Tuesday 9 April 2019

A German Life

by Christopher Hampton

seen at the Bridge Theatre on 8 April 2019

Maggie Smith plays Brunhilde Pomsel in this dramatic monologue directed by Jonathan Kent and designed by Anna Fleischle. It is 'drawn from the life and testimony' of Brunhilde Pomsel and based on a film of the same name, constructed from 30 hours of interviews with her and released in 2016.

An elderly lady in a bland flat reminisces about her life - Pomsel had just turned 106 when she died in 2017. At first there are some ripples of knowing laughter in the audience, expecting perhaps another Maggie Smith performance of an eccentric woman with a wandering mind. But this is no elderly lady in a van causing havoc in the life of Alan Bennett. On the contrary, this is someone determined to remember what she can, and to speak frankly with courteous apologies when she gets sidetracked or absently loses her thread. Her story soon commands rapt attention, and the laughter when it comes is in response to barbed wit, or to uncomfortable observations which may sometimes be too near the bone.

Pomsel recalls a happy if strict childhood entirely typical of her time - she was three and a half when the first world war broke out, an occasion which she presents as her first clear memory. Later, in the 1920s, her father refused his permission for her to stay on at school despite her intelligence, but she did not happily fit the role of mother's help as the only girl and eldest child of the family, and she soon found employment and was trained in secretarial work. This eventually led to a job in the state broadcasting company, and to co-option to the Nazi propaganda department under Joseph Goebbels. At the end of the war she was imprisoned for five years by authorities in the Russian occupation zone, and on her release moved to West Germany, eventually to Munich.

A German life indeed, but one of extraordinary interest due to her closeness to the highest echelons of the Nazi government. But her point is that she had little interest in politics, and no awareness of the horrors being perpetrated by the regime.
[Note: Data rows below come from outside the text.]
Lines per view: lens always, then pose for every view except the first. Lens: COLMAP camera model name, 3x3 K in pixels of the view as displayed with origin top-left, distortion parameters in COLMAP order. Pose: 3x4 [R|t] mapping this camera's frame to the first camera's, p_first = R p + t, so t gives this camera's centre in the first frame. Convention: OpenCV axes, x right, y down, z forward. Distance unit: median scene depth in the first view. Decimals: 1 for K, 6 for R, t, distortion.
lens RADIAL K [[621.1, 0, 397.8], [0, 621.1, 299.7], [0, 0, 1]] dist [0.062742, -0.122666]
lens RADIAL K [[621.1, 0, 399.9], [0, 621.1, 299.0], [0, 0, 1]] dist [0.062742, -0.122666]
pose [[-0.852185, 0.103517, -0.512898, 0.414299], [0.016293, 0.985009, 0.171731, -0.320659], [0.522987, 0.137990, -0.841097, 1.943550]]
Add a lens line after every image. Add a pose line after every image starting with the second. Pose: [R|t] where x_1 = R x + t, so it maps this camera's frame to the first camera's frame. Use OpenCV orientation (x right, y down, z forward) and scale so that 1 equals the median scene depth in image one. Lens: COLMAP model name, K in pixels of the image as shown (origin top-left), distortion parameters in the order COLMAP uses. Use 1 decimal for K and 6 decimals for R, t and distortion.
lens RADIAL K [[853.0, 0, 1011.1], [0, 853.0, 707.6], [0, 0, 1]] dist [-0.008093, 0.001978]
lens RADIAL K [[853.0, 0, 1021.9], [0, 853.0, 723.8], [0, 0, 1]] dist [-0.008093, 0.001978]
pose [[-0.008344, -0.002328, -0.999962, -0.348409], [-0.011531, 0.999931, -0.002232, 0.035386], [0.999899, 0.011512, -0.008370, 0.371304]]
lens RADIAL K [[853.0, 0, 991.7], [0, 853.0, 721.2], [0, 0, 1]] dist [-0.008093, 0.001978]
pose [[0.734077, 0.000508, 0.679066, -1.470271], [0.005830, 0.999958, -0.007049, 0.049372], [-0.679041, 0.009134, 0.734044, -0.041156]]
Jews, including neighbours, friends and employers, were vanishing, but their ultimate fate was concealed through ignorance and indifference. But Maggie Smith perfectly conveys the strange collision between the certainty of 'not knowing' in general terms, and the sudden realisation that the daily experience of disappearances can only in retrospect be seen as the first stage of a ghastly progression. Personal events are deeply troubling, but public policy is only vaguely apprehended.

For nearly two hours Maggie Smith adopts the easy conversational style of an elderly raconteur, self-deprecating about her political naivety, but firmly convinced that her generation of ordinary citizens (as opposed to party zealots) was not to blame for its tacit complicity, and certain that judgemental liberals of a later generation would, in the circumstances, have done no better. She does not feel guilty and refuses to have guilt thrust upon her. She is horrified to realise that the showers she and her fellow prisoners in the late 1940s so looked forward to took place in the same blocks where gas rather than water had poured from the nozzles a few years before; but equally her assertion that the murder of the six Goebbels children by their own parents was the worst crime in the war carries a profound moral outrage. 

All this is presented in a relaxed meandering delivery as if spilling unformulated from a mind full of memory and long decades of rumination, beguilingly sidetracked by new thoughts or occasionally disrupted by forgetfulness. It's a masterful achievement of impersonation, completely riveting as slowly this fascinating woman is projected forward on the thrust stage configured for this production in the versatile Bridge space. She never moves from her seat at a round dining table, but the whole floor gradually slides forward so that instead of being a solitary figure isolated in an old people's apartment, she is an everywoman chatting with us about the inescapability of evil and the absence of justice in the world.